V picto — signal ferroviaire pour indiquer la proximité d'une aiguille prise en pointe (cf. Lurbe).
viaduc f. — ouvrage d'art permetant à la ligne de traverser l’eau ou la route, parfois les deux (cf. Escot, Sarthou).
voie f. — double ligne de rails parallèles, fixée à des traverses placées transversalement sur le ballast servant à la circulation des trains, ainsi que des métros ou des tramways en ville.
voie en corniche f. — voie en déblai d’un côté et parfois en remblai de l’autre (cf. Lurbe).
voie en déblai f. — voie en tranchée (cf. Lurbe).
voie en remblai f. — voie sur talus (cf. Escot--Lurbe).

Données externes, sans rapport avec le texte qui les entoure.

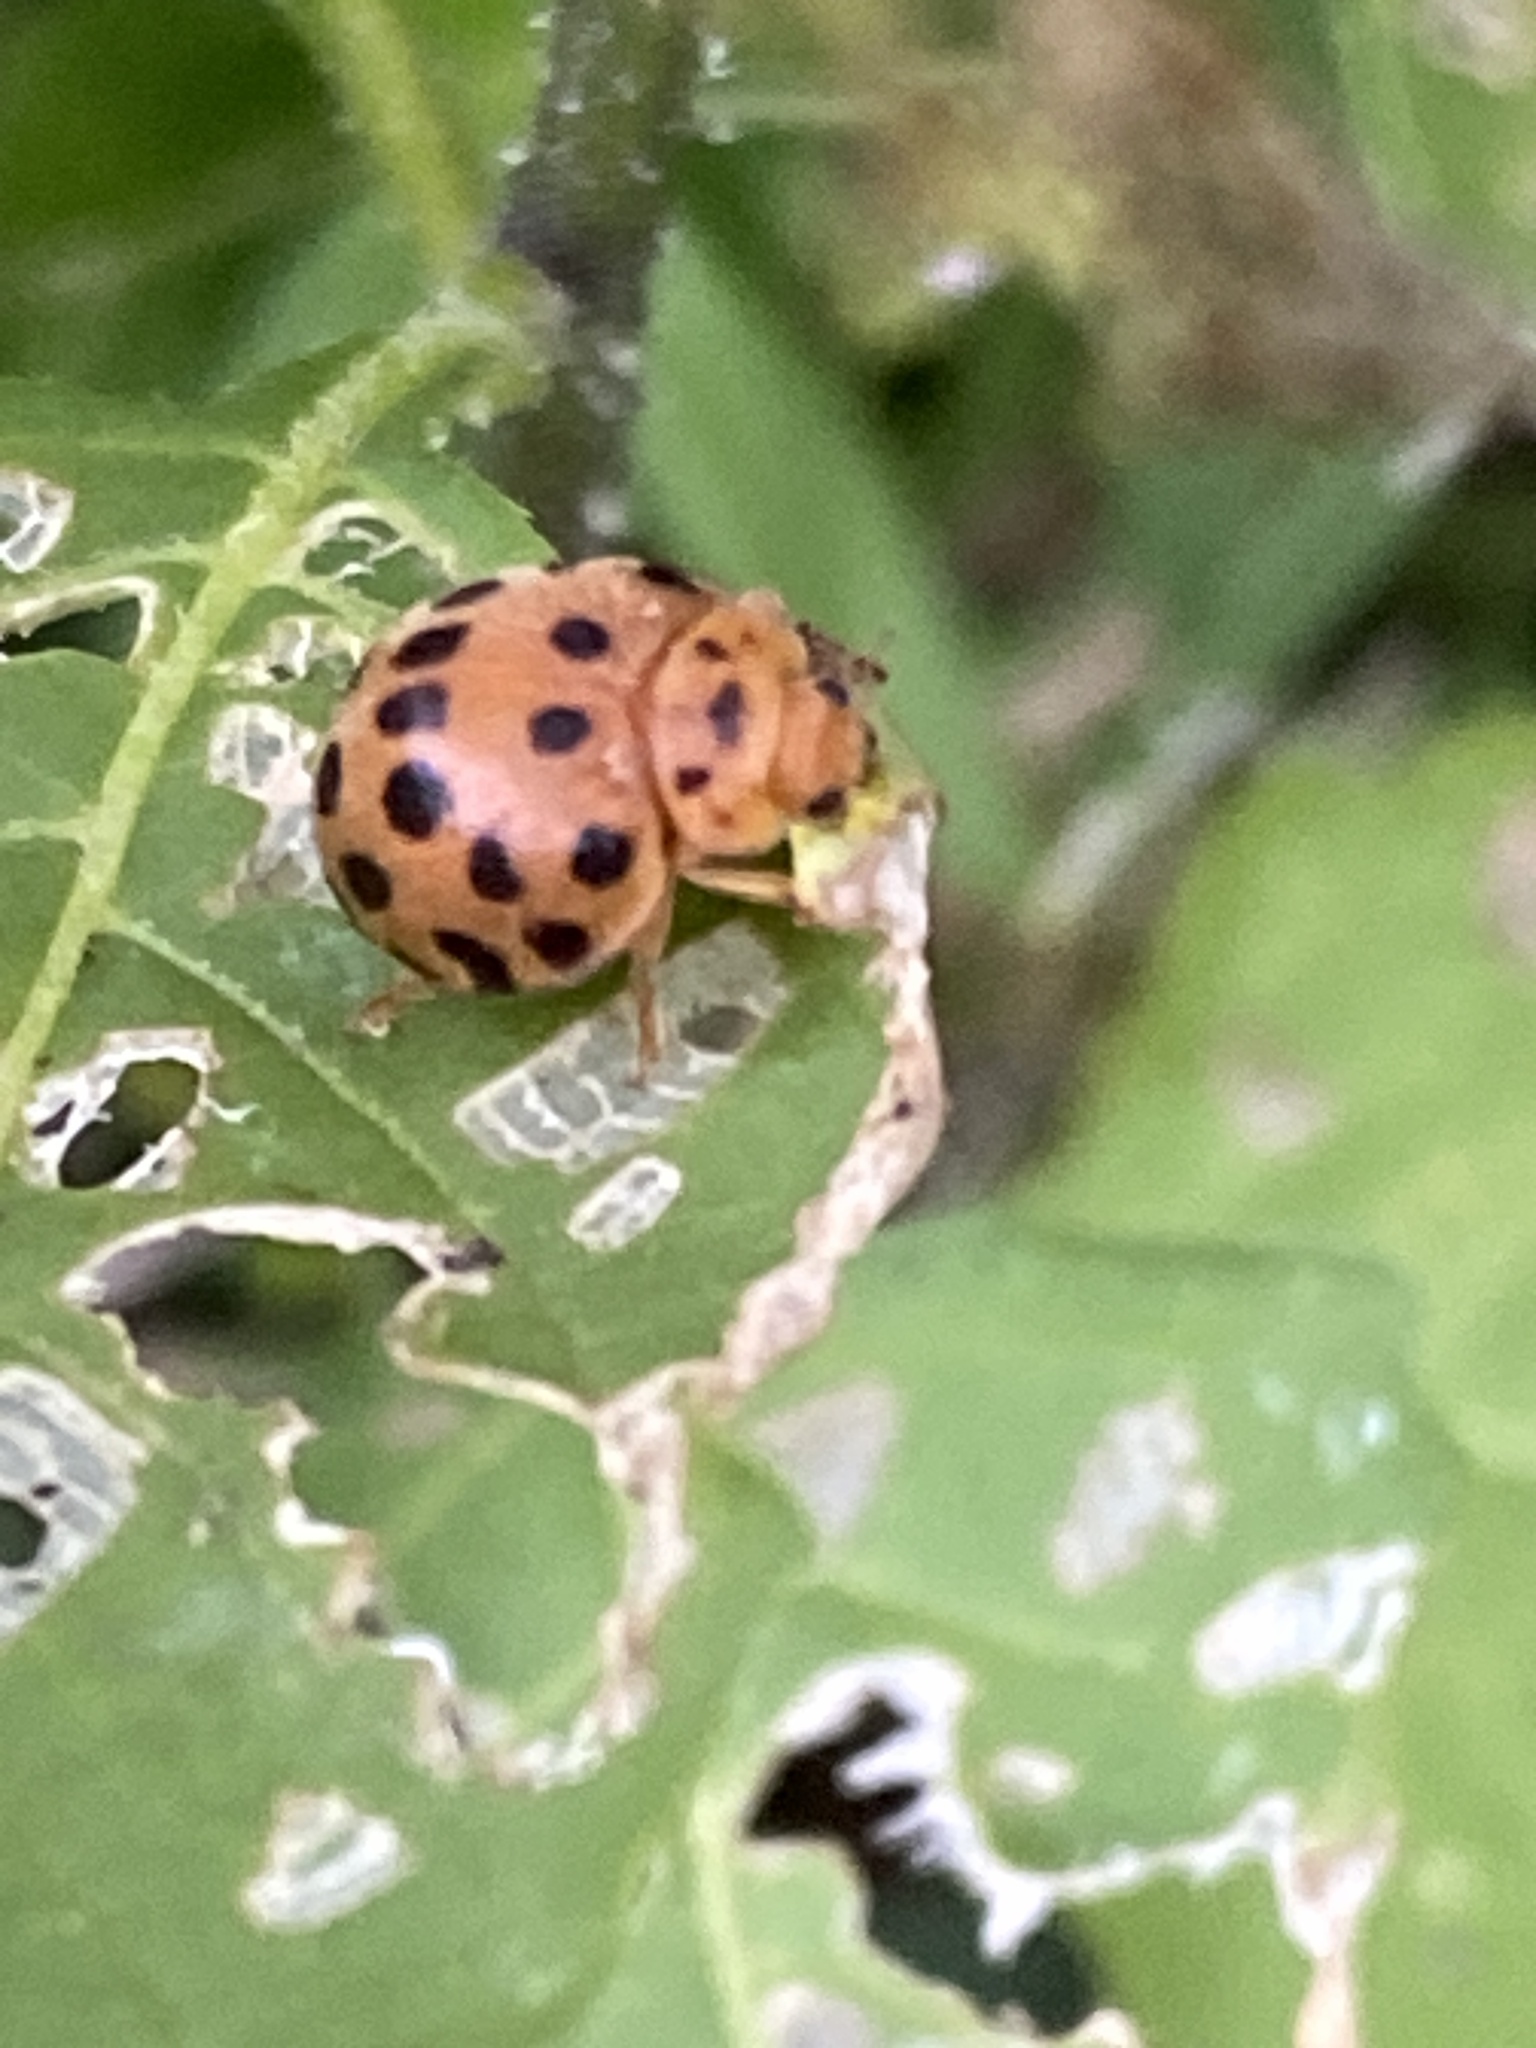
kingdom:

voiture f. — nom donné à un wagon pour le transport exclusif des voyageurs.
wagon m. — véhicule pour le transport des marchandises. On emploie souvent abusivement le terme pour les voyageurs (wagon-restaurant).
wagon citerne m. — véhicule pour le transports des liquides.
wagon couvert m. — véhicule fermé pour le transport de marchandises diverses.
wagon frigorifique m. — véhicule pour le transport des marchandises réfrigérées.
wagon plat m. — véhicule pour le transport de marchandises.
wagon trémie m. — véhicule pour le transport de marchandise spécialisée, comme les pulvérulents ou les céréales. Le Canfranc était spécialisé dans le maïs.
Y picto — signal ferroviaire annonçant une bifurcation effectuée par un ou plusieurs aiguillages.
Z picto — signal d'exécution de vitesse qui suit un tableau indiquant une limitation de vitesse dans une Zone ou tronçon de voie (cf. picto R).